Milk is the first food we eat, gliding silkily over our infant tongues, filling our tummies with warm comfort. We never know hunger until we come into the world and milk is our first taste of love, of nourishment, and comfort.
This week I’ve kind of been acutely experiencing a feeling of being lost in a wilderness. Maybe it’s preparation for receiving the Torah or maybe it’s more related to my husband’s birthday reminding me of my own 40th birthday approaching soon, but for whatever the reason, I have felt in need of comfort, love, and nourishment. I’m sure the Jews felt the same before Mount Sinai. Their future was also uncertain and while Egypt had been horribly confining at least it was a suffering they knew versus the unknown they now faced in the desert.
In many ways, the Exodus was a birth. In darkness and despair, they’d awaited their freedom, but in captivity, there had also been certainty. Slaves are told at every moment what is expected of them. Their world is confined and limited, but the lines are clearly marked out and there is shelter in that structure. Birth is traumatic and freeing at the same time. Suddenly, there is a huge open world that is both exciting and terrifying. Leaving Egypt, it would be easy for the Jews to feel lost and afraid.
At every Jewish holiday, we celebrate it as if it is happening now, for us, in each generation and in each year. At Shavuos, we all celebrate receiving the Torah at Mount Sinai. We eat dairy foods in part because the Torah is likened to sweet milk, nourishing and comforting and the perfect food for a newborn nation, still learning kosher laws.
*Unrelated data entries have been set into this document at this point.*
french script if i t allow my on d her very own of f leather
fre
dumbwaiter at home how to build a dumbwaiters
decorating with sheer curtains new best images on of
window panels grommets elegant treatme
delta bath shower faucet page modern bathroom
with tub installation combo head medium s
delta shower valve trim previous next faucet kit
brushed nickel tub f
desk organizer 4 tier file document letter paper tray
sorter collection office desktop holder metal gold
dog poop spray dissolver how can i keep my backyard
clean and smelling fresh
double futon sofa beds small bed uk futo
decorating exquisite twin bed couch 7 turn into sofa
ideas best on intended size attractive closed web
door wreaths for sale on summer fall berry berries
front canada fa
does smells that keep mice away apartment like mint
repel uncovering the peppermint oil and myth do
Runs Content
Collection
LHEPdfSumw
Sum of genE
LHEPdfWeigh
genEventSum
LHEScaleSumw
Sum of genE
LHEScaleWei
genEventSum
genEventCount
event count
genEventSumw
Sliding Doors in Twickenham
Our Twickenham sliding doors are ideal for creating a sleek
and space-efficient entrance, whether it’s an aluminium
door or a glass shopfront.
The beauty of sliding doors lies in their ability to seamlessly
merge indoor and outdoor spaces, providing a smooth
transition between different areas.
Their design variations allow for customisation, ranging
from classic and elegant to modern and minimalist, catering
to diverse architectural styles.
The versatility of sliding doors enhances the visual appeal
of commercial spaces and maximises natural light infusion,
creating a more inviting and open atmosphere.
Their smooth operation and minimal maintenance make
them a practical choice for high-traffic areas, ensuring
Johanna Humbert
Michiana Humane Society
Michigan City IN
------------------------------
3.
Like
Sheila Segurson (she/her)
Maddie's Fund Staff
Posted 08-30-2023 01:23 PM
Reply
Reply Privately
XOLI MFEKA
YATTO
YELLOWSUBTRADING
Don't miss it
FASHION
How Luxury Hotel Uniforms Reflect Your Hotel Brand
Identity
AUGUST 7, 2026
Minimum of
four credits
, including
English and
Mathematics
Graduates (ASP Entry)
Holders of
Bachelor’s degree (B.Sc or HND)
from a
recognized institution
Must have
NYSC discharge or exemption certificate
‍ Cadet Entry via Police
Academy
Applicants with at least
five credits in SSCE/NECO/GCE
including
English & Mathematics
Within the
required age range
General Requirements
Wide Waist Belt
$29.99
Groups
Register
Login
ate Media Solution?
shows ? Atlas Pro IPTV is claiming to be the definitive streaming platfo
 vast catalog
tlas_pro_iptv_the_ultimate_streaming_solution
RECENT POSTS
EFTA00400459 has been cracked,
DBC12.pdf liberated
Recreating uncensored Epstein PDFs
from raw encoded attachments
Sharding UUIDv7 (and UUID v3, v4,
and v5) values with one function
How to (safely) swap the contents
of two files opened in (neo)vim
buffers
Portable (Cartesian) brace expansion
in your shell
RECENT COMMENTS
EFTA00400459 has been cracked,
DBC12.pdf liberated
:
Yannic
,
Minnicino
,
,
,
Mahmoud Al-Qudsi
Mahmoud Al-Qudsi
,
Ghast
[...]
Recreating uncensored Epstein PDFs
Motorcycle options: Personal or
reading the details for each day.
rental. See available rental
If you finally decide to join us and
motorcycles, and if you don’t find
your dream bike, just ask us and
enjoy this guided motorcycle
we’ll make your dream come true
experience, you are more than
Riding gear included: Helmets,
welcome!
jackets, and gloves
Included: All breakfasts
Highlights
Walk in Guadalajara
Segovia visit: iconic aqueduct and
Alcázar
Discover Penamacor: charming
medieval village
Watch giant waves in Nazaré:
The words of Torah are said to be like milk and honey on our tongues, sweet and comforting, easy to digest, filling us with warmth.
Today, I turned a corner myself, away from my fears of the future or the passage of time and focusing again on now. I am so fortunate to be able to celebrate this Shavuos with my family and to be able to share in the Torah. If we truly believe that every convert was present at Mt. Sinai that day, then I hope and believe I was there, too and that this nourishment is for me also. If I only can let go of my fear of the wilderness and trust and seek out that comfort and nourishment, then I do believe that my family will find our way again back to Sinai spiritually where we can again affirm our commitment to the Torah just as we did then.
I hope everyone has a peaceful, happy, and meaningful Chag. I plan on doing some good study, enjoying the treats I’ve prepared, and spending time at shul and letting go of dwelling on the past or future and instead focusing on this moment where I can stand again at Sinai.